Par Maëlle Lefèvre et Camille Schischmanoff, chargées de recherche à Asia Centre.
Résumé
Après sept années de négociations, la signature d’un accord de principe sur les investissements entre l’Union Européenne et la Chine le 30 décembre 2020, le Comprehensive Agreement on Investments (CAI ou 中欧投资协定), constitue une étape non négligeable en faveur de relations économiques plus équitables que l’UE appelle de ses vœux, et notamment pour mettre un terme à une relation déséquilibrée qui a jusque-là bénéficié à la Chine. Le CAI a connu un accueil plus que mitigé, tant sur la scène internationale qu’au sein de l’UE, bien qu’annonçant des conditions d’échanges qui avantagent les acteurs européens dans la majorité des cas, contrastant alors avec un manque à gagner économique apparent du côté chinois.

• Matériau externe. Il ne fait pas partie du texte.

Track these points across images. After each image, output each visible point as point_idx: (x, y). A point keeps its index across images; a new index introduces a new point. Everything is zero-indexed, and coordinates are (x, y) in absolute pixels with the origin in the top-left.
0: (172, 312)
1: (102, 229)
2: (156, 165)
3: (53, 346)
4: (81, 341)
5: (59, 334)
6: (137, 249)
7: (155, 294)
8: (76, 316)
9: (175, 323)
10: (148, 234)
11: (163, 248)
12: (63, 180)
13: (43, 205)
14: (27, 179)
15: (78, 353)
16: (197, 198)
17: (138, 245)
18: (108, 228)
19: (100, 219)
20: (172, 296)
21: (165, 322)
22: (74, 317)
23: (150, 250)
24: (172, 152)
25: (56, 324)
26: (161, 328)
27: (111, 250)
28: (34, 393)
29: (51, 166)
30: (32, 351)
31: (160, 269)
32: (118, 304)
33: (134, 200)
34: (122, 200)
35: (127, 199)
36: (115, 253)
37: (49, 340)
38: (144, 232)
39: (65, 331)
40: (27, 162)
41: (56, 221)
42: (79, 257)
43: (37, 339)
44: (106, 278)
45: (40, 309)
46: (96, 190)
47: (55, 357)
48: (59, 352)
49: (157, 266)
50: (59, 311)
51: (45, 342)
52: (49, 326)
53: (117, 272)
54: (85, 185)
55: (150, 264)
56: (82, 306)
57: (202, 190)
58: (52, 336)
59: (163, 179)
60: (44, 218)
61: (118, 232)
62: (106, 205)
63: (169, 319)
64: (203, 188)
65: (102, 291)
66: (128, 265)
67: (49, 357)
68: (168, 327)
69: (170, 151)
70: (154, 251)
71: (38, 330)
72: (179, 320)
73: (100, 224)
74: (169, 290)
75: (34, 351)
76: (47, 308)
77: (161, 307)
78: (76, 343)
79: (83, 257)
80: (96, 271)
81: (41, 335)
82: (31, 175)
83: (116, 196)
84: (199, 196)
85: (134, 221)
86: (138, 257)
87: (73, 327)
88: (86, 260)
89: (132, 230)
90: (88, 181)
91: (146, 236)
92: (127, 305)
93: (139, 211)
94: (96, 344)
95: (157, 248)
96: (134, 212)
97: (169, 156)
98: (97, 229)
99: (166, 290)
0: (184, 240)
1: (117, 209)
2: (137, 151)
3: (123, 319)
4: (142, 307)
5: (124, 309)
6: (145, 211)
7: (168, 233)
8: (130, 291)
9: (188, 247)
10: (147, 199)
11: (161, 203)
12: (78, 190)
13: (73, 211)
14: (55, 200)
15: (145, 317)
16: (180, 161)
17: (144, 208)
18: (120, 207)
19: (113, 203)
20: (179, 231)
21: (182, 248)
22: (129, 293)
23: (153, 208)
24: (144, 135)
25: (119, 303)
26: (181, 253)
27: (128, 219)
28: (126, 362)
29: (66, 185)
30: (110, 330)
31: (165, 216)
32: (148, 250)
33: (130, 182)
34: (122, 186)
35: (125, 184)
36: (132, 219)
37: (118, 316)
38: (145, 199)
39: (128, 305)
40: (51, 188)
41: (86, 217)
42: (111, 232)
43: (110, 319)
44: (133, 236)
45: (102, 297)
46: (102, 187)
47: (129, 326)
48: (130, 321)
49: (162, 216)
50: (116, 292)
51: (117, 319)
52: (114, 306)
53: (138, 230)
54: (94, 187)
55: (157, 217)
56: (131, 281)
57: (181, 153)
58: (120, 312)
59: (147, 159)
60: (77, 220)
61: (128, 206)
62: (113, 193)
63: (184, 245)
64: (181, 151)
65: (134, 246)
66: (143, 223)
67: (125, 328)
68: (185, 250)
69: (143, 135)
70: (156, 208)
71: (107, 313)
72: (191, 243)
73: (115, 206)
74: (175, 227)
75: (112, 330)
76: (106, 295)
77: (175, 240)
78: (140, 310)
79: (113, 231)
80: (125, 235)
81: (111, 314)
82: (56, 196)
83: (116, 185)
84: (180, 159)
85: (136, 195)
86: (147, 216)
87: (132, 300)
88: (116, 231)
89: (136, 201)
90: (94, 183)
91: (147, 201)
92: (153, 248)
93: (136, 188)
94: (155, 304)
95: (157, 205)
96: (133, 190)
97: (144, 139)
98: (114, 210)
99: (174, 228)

Cette étude cherche à prendre en compte la nécessité économique d’un accord sur les investissements en revenant, dans une lecture critique des différentes sections et articles de l’accord, sur les éléments favorables à l’UE à l’issue des négociations, mais aussi le contexte géopolitique complexe dans lequel la signature du CAI s’inscrit.
Selon une approche économique, cette étude analyse dans une première partie (I) les avancées et les limites des conditions d’échanges favorables à l’UE obtenues à l’issue des négociations et une synthèse des changements à venir pour les opérateurs économiques européens. Répondant à une nécessité réelle de réduction des asymétries et d’encadrement des flux d’investissements, de nouvelles ouvertures sectorielles ponctuelles du marché chinois (pp. 9 à 11) mais surtout des conditions d’accès au marché moins discriminatoires en faveur de plus de transparence et de sécurité (pp.11 à 14) vont dans le sens d’une amélioration sensible, bien qu’imparfaite, de l’équilibre des relations. La présence d’une section dédiée au développement durable, étonnante dans un accord de ce type, semble avoir en revanche une portée plus symbolique que pratiquement effective (pp. 14 à 16), mais fournit cependant quelques instruments à l’UE pour demander des comptes à Pékin sur ces sujets sensibles. D’autre part, des failles (processus de règlement des différends) ou des absences (mécanisme de protection des investissements) dans le texte du CAI peuvent fragiliser sa portée et son application (pp. 16 à 19) et semblent être le résultat d’une précipitation dans la clôture des négociations.
Puis, dans un second temps (II), est proposée une analyse du contexte géopolitique dans lequel la signature du CAI s’inscrit ainsi qu’une étude comparative des gains géopolitiques respectifs côté européen comme côté chinois. Le manque à gagner pour Pékin est remis en perspective afin de caractériser les avantages économiques (pp. 19 à 21) mais aussi géopolitiques que tirerait la Chine du CAI, dans un moment qui lui est particulièrement favorable à la veille de l’entrée en fonction du nouveau président américain (pp. 21 à 24) après une année 2020 particulièrement tendue entre la Chine et l’Occident sur un certain nombre de dossiers. Le CAI ne représente pas nécessairement une défaite pour l’UE puisque cet accord s’inscrit dans une stratégie affirmation plus globale d’autonomie vis-à-vis de Washington et qui assume pragmatiquement une approche économique réaliste par rapport à la Chine, mais les conséquences géopolitiques afférentes à la signature de l’accord de principe révèlent toutefois les fragilités, sinon les faiblesses, de la nouvelle politique de l’UE, qui tâtonne encore pour définir une vision géopolitique forte et cohérente sur le long terme (pp. 24 à 32). Cependant, il est rappelé qu’un accord sur les investissements n’est pas un accord commercial et, comme tout accord international, il traduit un point d’équilibre entre les négociateurs – et donc imparfait par nature – qui n’a pas vocation à résumer la totalité et la complexité des relations sino-européennes dans leur ensemble.